AGNOSTIDS: REVOLUTION AND INNOVATION IN THE LATE CAMBRIAN
Occurrence data and morphology indicate that agnostids were not exclusively epifaunal. Arguably-pelagic taxa of these small arthropods increased from the Middle to the Late Cambrian; they were among the few genera surviving the oxygen-related "biomere" crises of the later Cambrian. In some Late Cambrian forms, a novel adaptation, the deuterolobe, created more intra-test volume for drastically increased respiration surfaces on bulbous appendage extensions. More oxygen absorption supported higher metabolism; higher metabolism in turn supported more active feeding and locomotion. Analogies with small modern arthropods, along with hydrodynamic considerations, show that agnostids were capable of meaningful propulsion. Bristled appendages reached the posterior of a large, natant, flexibly-positioned hypostome for small-particle feeding. Coincident with these innovations, the incipient stages of the Plankton Revolution increased available food supply.

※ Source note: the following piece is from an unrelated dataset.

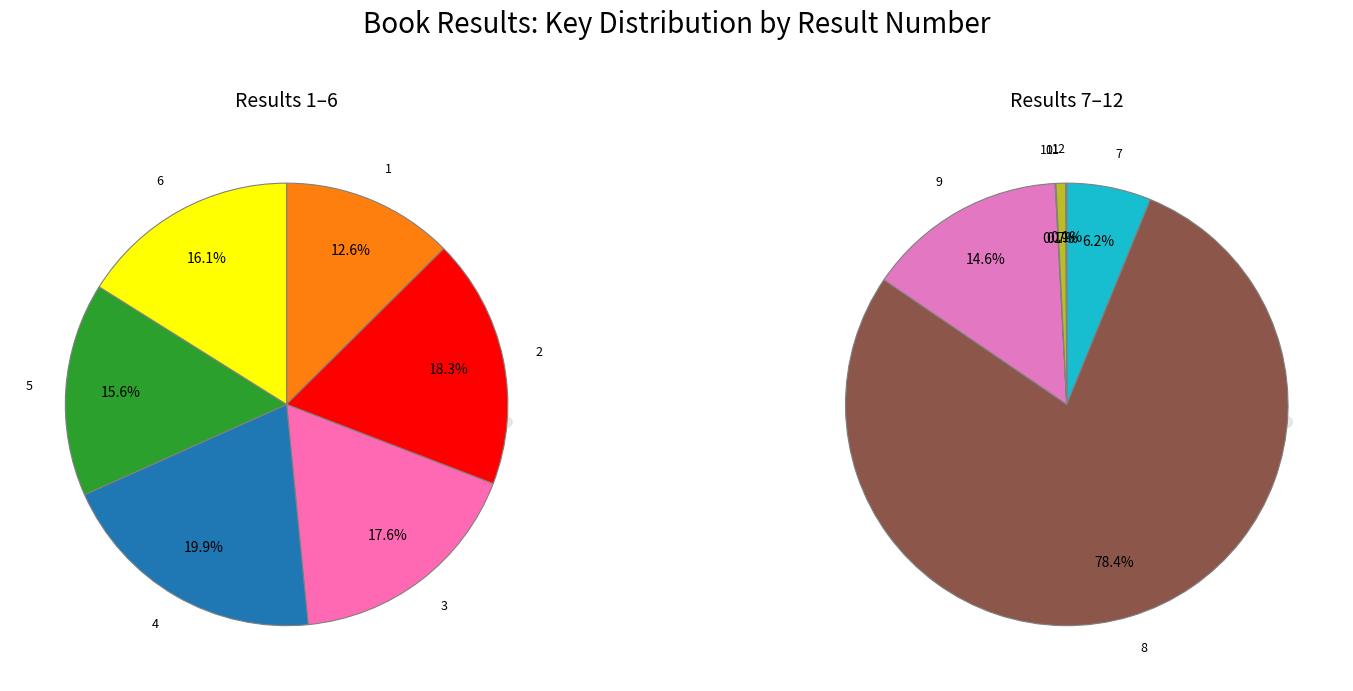

What percentage is NOT represented by 10?

100.0%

Capacious Late Cambrian agnostids grew more allometrically than their dorso-ventrally compressed predecessors and contemporaries. Ontogenetic series representing each of these types, compared to newly originating taxa, support the probability that multiple species arose by heterochrony during the Late Cambrian. The enhanced respiratory capacity of such taxa may have conferred a selective advantage under pulses of hypoxia. For agnostids, a time interval purportedly marked by extinctions proved remarkably generative – a sort of “diversity pump”. Agnostid diversity and morphologic disparity peaked in the Cambrian, predating the disparity peak of polymerid trilobites in the Ordovician. Agnostid diversity dropped in the Ordovician, but multiple genera achieved cosmopolitan distribution across a latitudinal gradient marked by size clines.